#### To-do item
Search the material for "Project" and show all lines that contain it.

#### Data to process
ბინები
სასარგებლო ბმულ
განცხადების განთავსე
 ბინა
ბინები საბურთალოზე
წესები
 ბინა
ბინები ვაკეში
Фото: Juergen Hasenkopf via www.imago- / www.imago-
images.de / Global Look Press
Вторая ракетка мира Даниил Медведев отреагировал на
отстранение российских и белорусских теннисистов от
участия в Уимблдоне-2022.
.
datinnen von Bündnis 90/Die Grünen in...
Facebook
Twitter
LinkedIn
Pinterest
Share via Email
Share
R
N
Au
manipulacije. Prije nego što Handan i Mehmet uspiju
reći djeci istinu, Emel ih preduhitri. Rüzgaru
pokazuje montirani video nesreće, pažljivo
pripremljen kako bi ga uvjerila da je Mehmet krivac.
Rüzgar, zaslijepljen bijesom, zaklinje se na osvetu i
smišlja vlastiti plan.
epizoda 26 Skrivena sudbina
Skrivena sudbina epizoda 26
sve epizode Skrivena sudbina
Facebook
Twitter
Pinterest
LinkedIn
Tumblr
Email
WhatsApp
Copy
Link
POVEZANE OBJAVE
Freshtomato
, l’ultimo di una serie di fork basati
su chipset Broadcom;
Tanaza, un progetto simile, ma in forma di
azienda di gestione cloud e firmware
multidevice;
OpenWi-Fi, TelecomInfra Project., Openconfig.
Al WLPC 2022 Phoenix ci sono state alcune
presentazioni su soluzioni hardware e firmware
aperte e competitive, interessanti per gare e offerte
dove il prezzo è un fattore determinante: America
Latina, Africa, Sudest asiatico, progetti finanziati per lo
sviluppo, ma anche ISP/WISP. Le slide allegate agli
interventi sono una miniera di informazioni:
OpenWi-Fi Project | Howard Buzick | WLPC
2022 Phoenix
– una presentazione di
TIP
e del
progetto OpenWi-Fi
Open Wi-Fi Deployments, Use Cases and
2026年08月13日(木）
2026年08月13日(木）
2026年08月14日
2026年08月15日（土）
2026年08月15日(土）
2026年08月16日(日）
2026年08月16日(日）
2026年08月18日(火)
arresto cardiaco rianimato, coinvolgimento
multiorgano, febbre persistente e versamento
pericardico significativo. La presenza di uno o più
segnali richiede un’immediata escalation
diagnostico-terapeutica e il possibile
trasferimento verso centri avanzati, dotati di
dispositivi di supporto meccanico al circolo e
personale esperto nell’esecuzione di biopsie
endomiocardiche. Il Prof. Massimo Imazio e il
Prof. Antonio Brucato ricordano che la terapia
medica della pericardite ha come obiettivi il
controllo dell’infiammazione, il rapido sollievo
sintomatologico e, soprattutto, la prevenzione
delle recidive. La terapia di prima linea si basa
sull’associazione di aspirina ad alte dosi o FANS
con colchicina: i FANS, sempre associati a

* * *

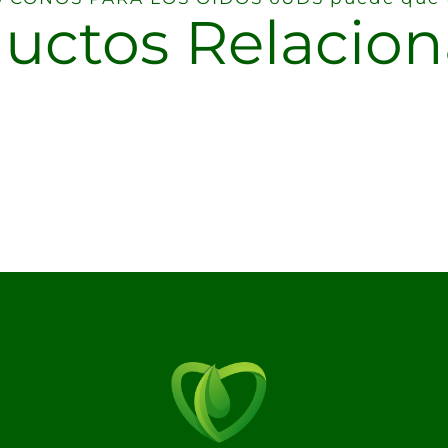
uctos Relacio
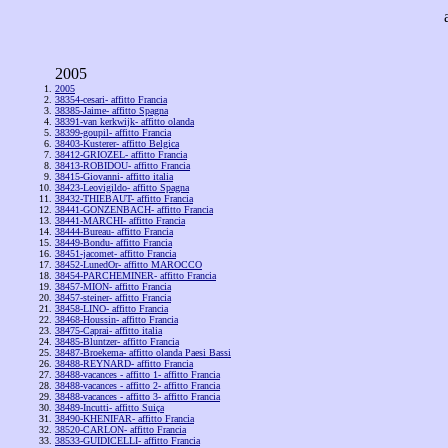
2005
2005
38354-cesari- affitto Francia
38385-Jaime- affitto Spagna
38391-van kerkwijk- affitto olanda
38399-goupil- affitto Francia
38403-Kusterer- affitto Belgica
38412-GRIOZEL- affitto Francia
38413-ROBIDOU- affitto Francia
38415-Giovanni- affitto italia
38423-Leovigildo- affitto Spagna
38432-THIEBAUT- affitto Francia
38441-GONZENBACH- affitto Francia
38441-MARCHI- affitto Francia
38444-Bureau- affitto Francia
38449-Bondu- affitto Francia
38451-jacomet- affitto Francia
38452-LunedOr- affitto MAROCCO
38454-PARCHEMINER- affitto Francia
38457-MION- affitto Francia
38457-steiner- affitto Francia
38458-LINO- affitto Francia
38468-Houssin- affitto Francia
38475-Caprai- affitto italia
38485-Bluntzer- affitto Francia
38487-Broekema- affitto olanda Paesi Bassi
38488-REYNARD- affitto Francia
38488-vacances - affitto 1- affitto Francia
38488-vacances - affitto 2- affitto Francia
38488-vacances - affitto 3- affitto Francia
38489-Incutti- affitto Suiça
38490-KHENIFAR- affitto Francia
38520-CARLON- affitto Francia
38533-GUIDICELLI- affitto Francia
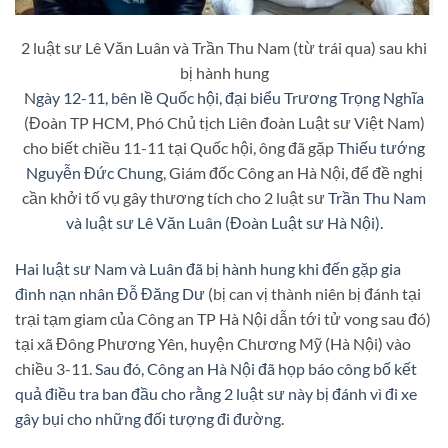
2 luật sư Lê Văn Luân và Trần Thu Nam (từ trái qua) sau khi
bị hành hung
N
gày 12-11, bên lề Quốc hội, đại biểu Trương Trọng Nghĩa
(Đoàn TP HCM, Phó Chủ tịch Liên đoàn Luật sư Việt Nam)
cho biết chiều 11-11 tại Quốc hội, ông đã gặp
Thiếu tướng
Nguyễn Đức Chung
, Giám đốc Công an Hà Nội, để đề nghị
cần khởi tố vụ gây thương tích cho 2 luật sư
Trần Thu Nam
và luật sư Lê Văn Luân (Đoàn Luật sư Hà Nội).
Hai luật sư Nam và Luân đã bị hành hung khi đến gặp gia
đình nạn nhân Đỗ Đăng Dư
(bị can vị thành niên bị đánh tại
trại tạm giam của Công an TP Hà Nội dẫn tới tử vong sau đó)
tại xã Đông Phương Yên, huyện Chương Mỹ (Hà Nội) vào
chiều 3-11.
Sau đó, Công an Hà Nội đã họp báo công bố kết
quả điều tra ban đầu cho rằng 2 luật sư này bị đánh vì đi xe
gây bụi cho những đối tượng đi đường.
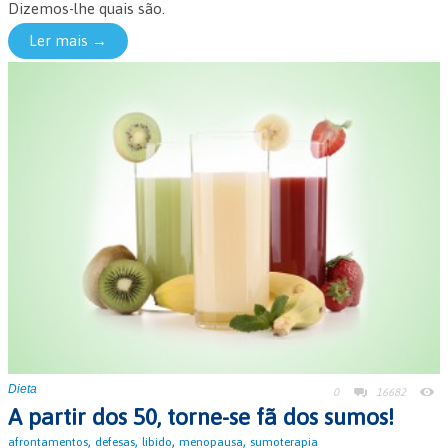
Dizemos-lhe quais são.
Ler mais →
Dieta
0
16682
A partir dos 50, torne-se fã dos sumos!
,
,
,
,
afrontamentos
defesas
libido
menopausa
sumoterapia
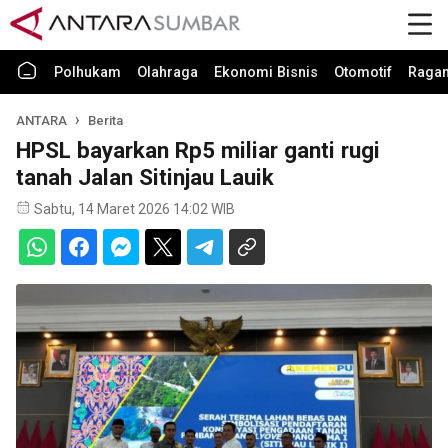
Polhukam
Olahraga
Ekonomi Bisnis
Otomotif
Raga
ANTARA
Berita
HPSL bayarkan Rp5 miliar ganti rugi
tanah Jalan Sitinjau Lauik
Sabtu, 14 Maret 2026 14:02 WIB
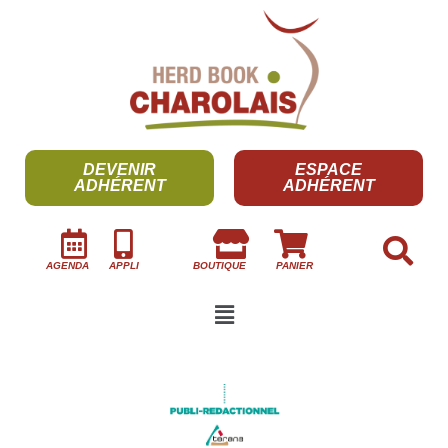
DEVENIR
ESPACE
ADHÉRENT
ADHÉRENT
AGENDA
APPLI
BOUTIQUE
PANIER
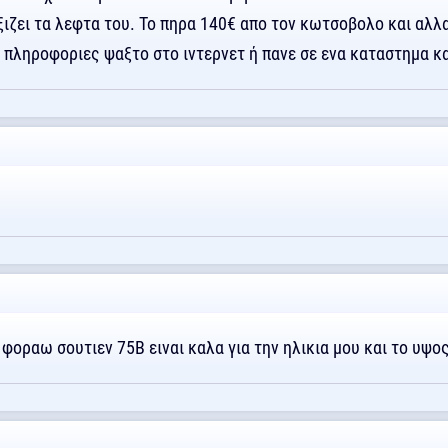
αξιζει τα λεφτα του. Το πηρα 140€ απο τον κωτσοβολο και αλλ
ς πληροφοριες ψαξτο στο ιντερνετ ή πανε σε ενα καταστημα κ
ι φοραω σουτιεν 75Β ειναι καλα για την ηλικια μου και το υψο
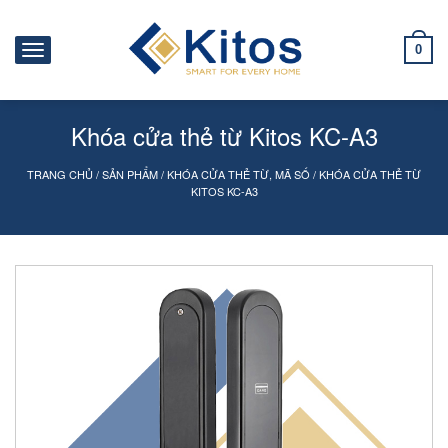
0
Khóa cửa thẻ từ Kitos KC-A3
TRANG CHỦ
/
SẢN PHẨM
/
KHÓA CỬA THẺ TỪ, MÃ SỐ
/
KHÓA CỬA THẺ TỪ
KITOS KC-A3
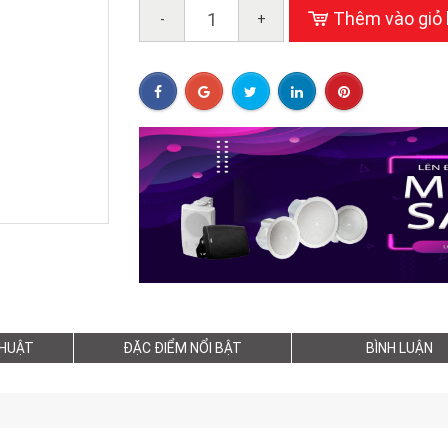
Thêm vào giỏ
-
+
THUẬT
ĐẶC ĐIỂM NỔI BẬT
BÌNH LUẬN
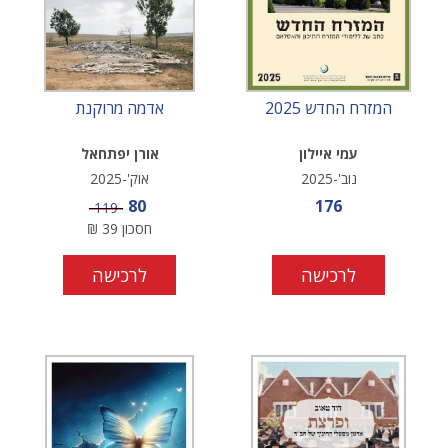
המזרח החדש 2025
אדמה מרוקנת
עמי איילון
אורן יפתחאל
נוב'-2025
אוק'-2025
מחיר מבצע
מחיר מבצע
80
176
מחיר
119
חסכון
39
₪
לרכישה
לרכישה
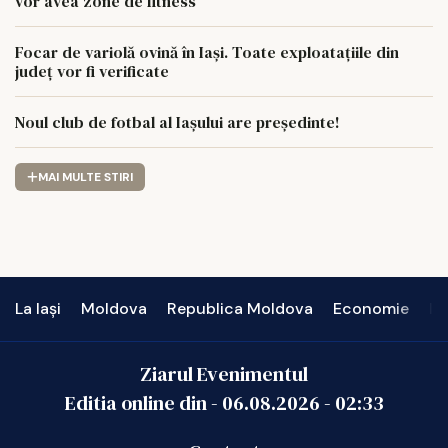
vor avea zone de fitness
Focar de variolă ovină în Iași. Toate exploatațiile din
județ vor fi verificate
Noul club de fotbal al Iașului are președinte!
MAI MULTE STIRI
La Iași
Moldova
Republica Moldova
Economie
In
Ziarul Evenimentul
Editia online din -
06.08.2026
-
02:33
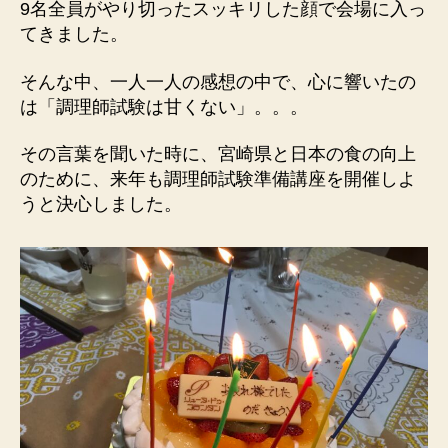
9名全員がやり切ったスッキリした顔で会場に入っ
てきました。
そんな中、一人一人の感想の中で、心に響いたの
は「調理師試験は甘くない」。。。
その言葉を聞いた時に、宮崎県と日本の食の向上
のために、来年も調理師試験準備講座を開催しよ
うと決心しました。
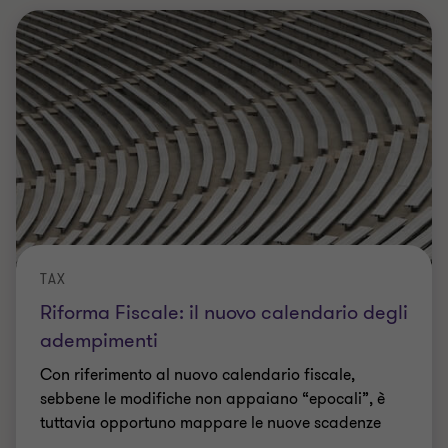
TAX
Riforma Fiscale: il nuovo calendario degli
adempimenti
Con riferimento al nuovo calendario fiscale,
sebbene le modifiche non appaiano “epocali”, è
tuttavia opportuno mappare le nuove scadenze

#### Result of the exercise
OpenWi-Fi, TelecomInfra Project., Openconfig.
OpenWi-Fi Project | Howard Buzick | WLPC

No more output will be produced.